Men with Bachelor’s degrees earn almost $1 million more in their lifetime than men who received their high school diplomas. If you go on to get your Master’s degree, you’ll earn about $1.5 million more than someone with a high school diploma.
Still, you shouldn’t count out technical or vocational school. If a field you want to go into requires more training outside of your high school diploma, you can expect to make a living in your trade. Some trade schools offer careers that have earning potential greater than Bachelor’s degrees.
Think about the job you want after graduation. To know whether you need to go to college or trade school for it, you’ll have to do some research. Certain fields require a Bachelor’s degree, while others require trade school. You might find the requirements of some of these careers surprising.

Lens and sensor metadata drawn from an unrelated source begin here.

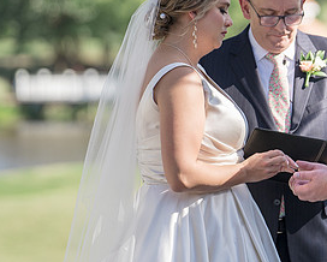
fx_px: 4106
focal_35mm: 424
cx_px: 280
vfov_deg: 3.7
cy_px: 66
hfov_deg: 4.6
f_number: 4
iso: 100
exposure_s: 1/640
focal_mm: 184
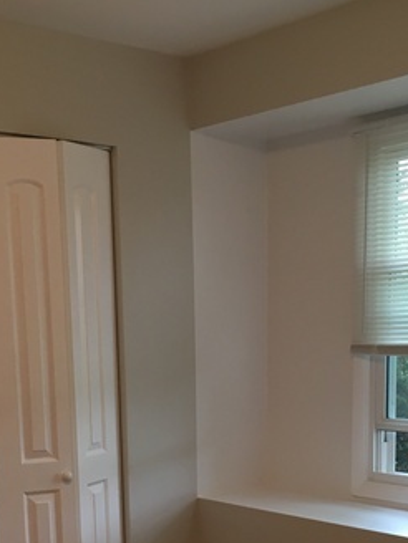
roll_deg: +2.3
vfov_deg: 31.4
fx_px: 927
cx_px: 166
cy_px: 471
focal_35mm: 59
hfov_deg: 24.8
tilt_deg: -9.0
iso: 50
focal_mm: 4.15
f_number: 2.2
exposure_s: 1/30
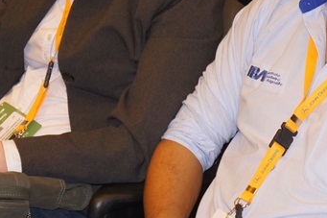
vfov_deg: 9.0
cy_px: -2
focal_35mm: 151
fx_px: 1372
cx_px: 167
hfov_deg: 13.6
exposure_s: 1/13
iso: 800
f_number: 4.5
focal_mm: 43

Some of the trade school careers that have excellent earning potential are:
- Air Traffic Controllers
- Cardiovascular Technicians
- Dental Hygienists
- Web Developers
Similarly, plenty of careers require a Bachelor’s degree. Here are some of the well-known jobs that you can work toward with only a Bachelor’s:
- Architectural and Engineering Managers
- Financial Analysts
- Museum Technicians
Figuring out what you want to do for a career is crucial to determining the path you’ll take after your high school graduation. Though the main draw of college is continuing your education to build a future for yourself, it can also have its fun parts.
The Benefits of College Life
Living the life of a college student on campus is a common reason for young adults to attend school away from home. Living on campus gives you the amenities you need to grow away from your family and become more independent. Being on your own will prepare you for the future when you move out for good if you haven’t already.

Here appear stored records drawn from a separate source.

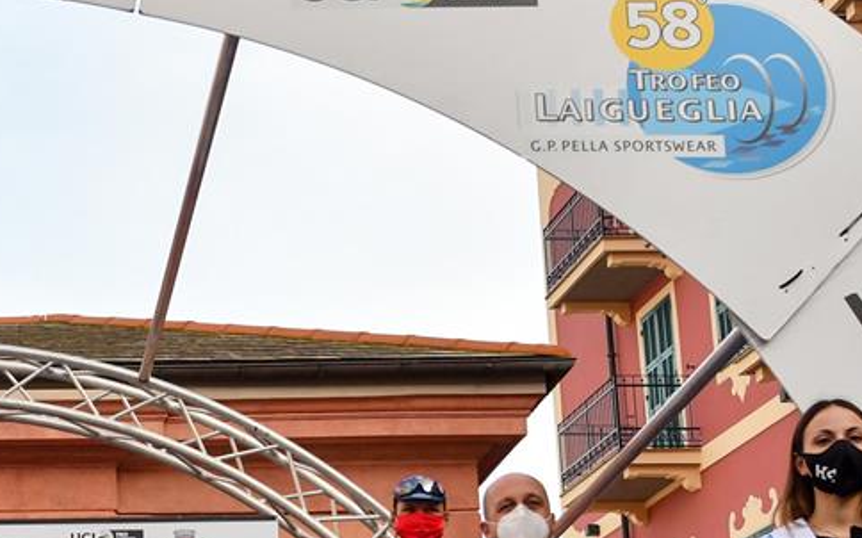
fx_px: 2137
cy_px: 509
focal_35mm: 91
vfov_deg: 14.2
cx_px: -126
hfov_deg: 21.4
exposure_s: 1/1000
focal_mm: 24
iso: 640
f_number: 5.6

Thanks to the dining hall and a meal plan, you’ll learn to budget effectively while eating a balanced diet away from home. Campus activities and dorm life will keep you social, so you’ll never have the time to feel lonely. Even if you don’t interact with your roommate or the people in your hall, you’re bound to make new friends in your courses.
The downside of moving to campus is that you’ll be farther away from your loved ones. Your family may visit you on campus, and you can go home for breaks, but it’ll be a new sense of independence for you. Students find the adjustment challenging sometimes. Still, as long as you make plans to check in on your friends at home and see your parents from time to time, you’ll find that you can adjust nicely to college life.
Is College Worth It? The Final Verdict
If you’re wondering is college worth it, you’ll need to examine your interests and goals. Getting your career goals in order can help show you the path you need to take to make them a reality. You may feel pressure from outside sources telling you that you should or shouldn’t attend college, but you’re the only one who can make that decision.